AIM OF THE TASK => Output the listing below, all of it, exactly as given.

DATA SUPPLIED =>

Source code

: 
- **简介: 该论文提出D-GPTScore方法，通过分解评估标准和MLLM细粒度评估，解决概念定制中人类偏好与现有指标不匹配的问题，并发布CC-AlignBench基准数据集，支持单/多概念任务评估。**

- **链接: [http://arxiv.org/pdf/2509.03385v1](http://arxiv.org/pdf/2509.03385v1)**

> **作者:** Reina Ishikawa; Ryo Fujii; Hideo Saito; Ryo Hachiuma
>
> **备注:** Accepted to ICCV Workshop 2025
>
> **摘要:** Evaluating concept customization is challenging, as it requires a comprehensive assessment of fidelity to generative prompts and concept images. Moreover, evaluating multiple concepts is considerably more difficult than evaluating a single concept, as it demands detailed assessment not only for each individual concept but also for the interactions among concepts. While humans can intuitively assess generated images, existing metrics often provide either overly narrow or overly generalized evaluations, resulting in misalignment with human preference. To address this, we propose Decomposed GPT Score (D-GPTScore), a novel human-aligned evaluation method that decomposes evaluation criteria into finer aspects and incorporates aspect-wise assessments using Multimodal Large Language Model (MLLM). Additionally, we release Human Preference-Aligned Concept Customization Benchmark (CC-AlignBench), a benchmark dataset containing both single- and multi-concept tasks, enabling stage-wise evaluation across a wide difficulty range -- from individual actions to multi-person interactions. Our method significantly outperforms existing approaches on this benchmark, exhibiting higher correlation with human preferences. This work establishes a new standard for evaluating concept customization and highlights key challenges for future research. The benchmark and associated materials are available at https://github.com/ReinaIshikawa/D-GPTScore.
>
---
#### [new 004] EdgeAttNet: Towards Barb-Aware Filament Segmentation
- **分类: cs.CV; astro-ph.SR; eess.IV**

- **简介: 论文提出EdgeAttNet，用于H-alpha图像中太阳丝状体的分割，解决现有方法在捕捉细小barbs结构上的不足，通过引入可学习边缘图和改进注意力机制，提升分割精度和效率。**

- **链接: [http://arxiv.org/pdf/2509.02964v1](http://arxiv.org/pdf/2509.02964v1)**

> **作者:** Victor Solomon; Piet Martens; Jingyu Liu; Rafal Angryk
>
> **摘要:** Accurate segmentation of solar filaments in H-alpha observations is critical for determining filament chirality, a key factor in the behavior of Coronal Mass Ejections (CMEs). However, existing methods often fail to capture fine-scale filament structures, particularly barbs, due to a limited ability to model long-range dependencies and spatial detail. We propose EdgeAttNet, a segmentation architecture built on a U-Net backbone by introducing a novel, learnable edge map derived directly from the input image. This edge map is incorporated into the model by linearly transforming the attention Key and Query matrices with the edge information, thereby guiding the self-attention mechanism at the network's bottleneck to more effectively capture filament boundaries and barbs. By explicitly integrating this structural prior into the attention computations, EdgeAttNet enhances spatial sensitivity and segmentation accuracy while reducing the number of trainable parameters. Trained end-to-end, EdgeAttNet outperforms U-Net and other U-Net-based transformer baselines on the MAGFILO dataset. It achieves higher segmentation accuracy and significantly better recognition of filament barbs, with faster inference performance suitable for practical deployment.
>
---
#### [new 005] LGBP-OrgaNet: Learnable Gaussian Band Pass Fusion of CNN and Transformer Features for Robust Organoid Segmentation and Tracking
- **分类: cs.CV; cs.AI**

FINISHED TASK =>
Source code

: 
- **简介: 该论文提出D-GPTScore方法，通过分解评估标准和MLLM细粒度评估，解决概念定制中人类偏好与现有指标不匹配的问题，并发布CC-AlignBench基准数据集，支持单/多概念任务评估。**

- **链接: [http://arxiv.org/pdf/2509.03385v1](http://arxiv.org/pdf/2509.03385v1)**

> **作者:** Reina Ishikawa; Ryo Fujii; Hideo Saito; Ryo Hachiuma
>
> **备注:** Accepted to ICCV Workshop 2025
>
> **摘要:** Evaluating concept customization is challenging, as it requires a comprehensive assessment of fidelity to generative prompts and concept images. Moreover, evaluating multiple concepts is considerably more difficult than evaluating a single concept, as it demands detailed assessment not only for each individual concept but also for the interactions among concepts. While humans can intuitively assess generated images, existing metrics often provide either overly narrow or overly generalized evaluations, resulting in misalignment with human preference. To address this, we propose Decomposed GPT Score (D-GPTScore), a novel human-aligned evaluation method that decomposes evaluation criteria into finer aspects and incorporates aspect-wise assessments using Multimodal Large Language Model (MLLM). Additionally, we release Human Preference-Aligned Concept Customization Benchmark (CC-AlignBench), a benchmark dataset containing both single- and multi-concept tasks, enabling stage-wise evaluation across a wide difficulty range -- from individual actions to multi-person interactions. Our method significantly outperforms existing approaches on this benchmark, exhibiting higher correlation with human preferences. This work establishes a new standard for evaluating concept customization and highlights key challenges for future research. The benchmark and associated materials are available at https://github.com/ReinaIshikawa/D-GPTScore.
>
---
#### [new 004] EdgeAttNet: Towards Barb-Aware Filament Segmentation
- **分类: cs.CV; astro-ph.SR; eess.IV**

- **简介: 论文提出EdgeAttNet，用于H-alpha图像中太阳丝状体的分割，解决现有方法在捕捉细小barbs结构上的不足，通过引入可学习边缘图和改进注意力机制，提升分割精度和效率。**

- **链接: [http://arxiv.org/pdf/2509.02964v1](http://arxiv.org/pdf/2509.02964v1)**

> **作者:** Victor Solomon; Piet Martens; Jingyu Liu; Rafal Angryk
>
> **摘要:** Accurate segmentation of solar filaments in H-alpha observations is critical for determining filament chirality, a key factor in the behavior of Coronal Mass Ejections (CMEs). However, existing methods often fail to capture fine-scale filament structures, particularly barbs, due to a limited ability to model long-range dependencies and spatial detail. We propose EdgeAttNet, a segmentation architecture built on a U-Net backbone by introducing a novel, learnable edge map derived directly from the input image. This edge map is incorporated into the model by linearly transforming the attention Key and Query matrices with the edge information, thereby guiding the self-attention mechanism at the network's bottleneck to more effectively capture filament boundaries and barbs. By explicitly integrating this structural prior into the attention computations, EdgeAttNet enhances spatial sensitivity and segmentation accuracy while reducing the number of trainable parameters. Trained end-to-end, EdgeAttNet outperforms U-Net and other U-Net-based transformer baselines on the MAGFILO dataset. It achieves higher segmentation accuracy and significantly better recognition of filament barbs, with faster inference performance suitable for practical deployment.
>
---
#### [new 005] LGBP-OrgaNet: Learnable Gaussian Band Pass Fusion of CNN and Transformer Features for Robust Organoid Segmentation and Tracking
- **分类: cs.CV; cs.AI**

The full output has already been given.